_Requirement_
Leaving out all pictures, reproduce the entries below exactly, from the first line through the line that contains "ring mcp: (380, 221)".

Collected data
___
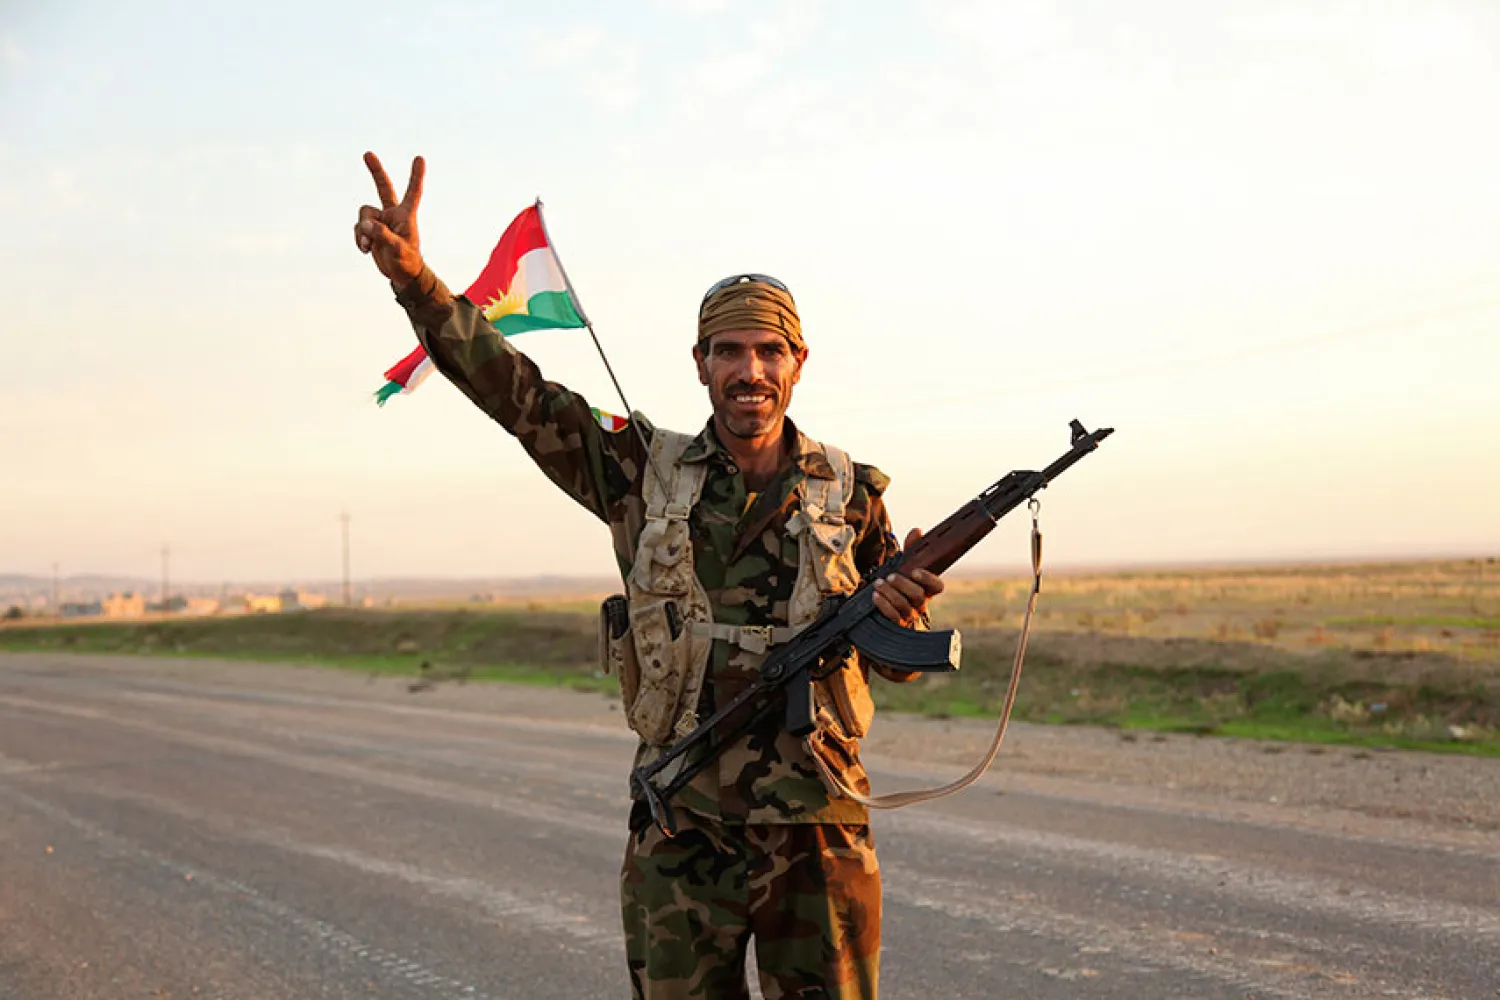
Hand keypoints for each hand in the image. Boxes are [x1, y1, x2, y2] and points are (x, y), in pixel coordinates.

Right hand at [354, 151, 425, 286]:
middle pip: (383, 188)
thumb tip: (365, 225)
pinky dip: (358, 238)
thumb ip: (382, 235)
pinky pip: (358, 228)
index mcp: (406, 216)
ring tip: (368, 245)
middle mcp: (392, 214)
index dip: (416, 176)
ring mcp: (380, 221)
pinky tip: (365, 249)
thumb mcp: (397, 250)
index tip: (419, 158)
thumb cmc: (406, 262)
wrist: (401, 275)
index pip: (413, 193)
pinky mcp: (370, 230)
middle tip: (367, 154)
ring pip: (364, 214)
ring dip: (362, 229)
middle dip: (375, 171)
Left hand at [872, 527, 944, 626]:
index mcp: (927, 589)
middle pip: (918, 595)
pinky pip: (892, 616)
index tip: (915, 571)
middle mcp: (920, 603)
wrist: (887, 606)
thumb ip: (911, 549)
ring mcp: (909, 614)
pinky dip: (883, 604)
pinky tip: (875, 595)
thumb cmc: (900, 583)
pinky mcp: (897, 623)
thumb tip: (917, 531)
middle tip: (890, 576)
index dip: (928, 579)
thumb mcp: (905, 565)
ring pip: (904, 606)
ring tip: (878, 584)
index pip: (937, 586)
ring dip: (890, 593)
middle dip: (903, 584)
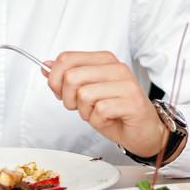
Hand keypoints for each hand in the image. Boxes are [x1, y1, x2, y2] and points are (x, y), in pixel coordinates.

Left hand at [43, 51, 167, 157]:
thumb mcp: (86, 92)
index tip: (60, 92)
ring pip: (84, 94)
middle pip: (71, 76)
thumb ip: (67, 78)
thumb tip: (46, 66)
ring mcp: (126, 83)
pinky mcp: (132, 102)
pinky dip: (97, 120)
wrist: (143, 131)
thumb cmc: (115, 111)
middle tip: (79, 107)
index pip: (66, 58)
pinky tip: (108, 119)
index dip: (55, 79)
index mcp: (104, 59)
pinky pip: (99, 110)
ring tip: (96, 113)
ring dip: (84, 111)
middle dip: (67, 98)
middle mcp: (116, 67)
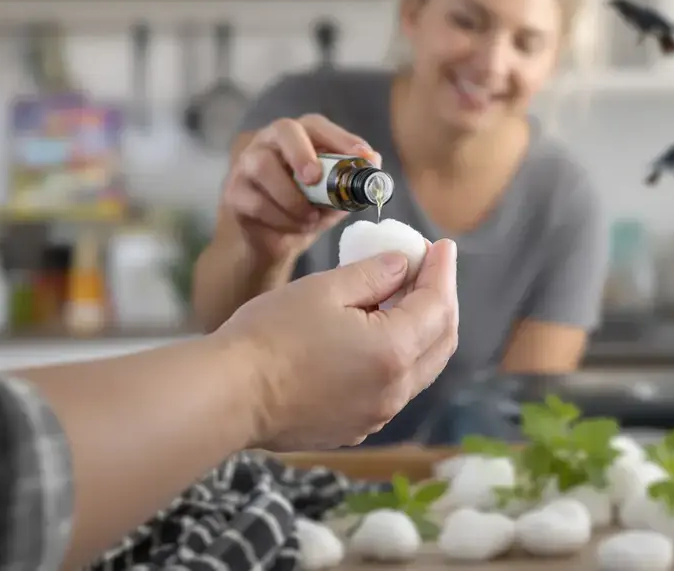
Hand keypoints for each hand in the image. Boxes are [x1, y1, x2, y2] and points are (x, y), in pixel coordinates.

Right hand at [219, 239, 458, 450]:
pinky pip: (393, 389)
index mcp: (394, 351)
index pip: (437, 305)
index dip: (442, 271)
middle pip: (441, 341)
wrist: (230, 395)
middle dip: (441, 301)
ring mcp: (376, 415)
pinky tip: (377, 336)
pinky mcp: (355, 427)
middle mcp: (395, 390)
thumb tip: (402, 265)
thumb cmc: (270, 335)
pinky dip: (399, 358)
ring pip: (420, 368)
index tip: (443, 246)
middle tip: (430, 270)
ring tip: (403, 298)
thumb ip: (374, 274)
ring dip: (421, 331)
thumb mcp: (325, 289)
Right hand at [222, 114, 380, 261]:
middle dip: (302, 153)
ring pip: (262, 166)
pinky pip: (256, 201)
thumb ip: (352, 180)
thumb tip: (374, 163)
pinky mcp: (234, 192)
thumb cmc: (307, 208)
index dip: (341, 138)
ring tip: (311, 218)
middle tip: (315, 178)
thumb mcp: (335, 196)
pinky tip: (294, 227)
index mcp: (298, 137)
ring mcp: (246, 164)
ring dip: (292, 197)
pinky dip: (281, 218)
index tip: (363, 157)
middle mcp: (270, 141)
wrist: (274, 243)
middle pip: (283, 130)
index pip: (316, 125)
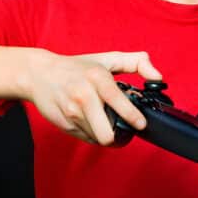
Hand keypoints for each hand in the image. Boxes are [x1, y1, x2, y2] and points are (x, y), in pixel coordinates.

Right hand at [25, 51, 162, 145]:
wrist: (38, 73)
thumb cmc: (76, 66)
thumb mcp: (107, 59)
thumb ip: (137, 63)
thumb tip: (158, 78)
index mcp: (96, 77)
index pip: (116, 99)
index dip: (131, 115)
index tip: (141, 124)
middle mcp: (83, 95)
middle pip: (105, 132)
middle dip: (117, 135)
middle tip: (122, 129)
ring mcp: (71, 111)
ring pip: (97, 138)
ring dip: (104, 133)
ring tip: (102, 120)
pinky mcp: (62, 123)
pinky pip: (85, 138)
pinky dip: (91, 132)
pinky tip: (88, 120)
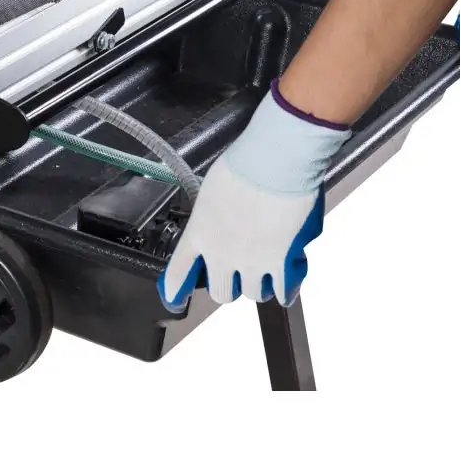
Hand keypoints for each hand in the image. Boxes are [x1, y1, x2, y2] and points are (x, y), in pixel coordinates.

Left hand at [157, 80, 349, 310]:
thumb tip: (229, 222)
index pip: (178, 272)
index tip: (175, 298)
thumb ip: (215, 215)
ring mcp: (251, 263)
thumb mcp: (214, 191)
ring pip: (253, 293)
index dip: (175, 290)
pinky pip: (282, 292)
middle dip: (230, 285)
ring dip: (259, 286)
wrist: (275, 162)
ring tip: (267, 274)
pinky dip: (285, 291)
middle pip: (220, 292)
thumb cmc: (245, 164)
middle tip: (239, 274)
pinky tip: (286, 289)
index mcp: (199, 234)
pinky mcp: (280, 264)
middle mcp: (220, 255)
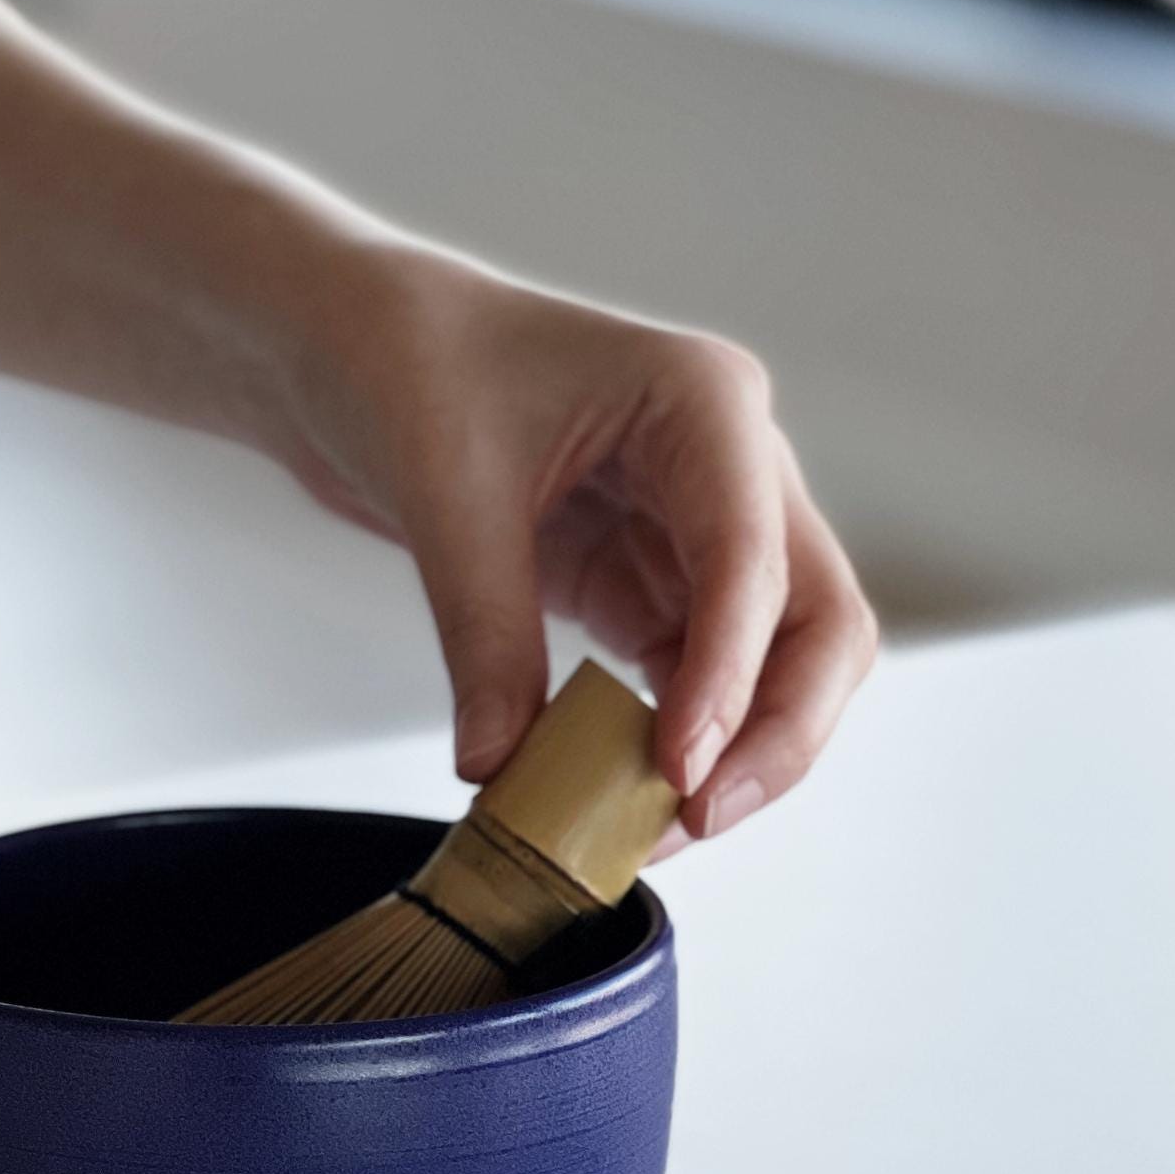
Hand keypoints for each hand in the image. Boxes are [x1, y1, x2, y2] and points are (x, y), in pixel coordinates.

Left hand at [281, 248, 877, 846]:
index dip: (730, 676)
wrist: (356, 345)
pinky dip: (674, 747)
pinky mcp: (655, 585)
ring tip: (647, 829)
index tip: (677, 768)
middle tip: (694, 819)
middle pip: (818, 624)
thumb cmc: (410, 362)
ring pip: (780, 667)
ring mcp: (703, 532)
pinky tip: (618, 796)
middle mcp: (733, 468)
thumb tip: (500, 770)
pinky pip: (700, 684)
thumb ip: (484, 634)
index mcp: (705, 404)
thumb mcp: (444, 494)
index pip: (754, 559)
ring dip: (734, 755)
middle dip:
___
_Written response_
Hand keypoints for each hand in the image. Boxes are [x1, y1, x2, y2] and points are (x, y), in pixel coordinates.

Right hand at [354, 151, 425, 286]:
middle pip: (383, 188)
thumb tip: (365, 225)
pinky dip: (358, 238)
thumb ip: (382, 235)
pinky pip: (358, 228)
index mcp: (406, 216)
ring tip: (368, 245)
middle mcp: (392, 214)
index dip: (416, 176)
ring mcp: (380, 221)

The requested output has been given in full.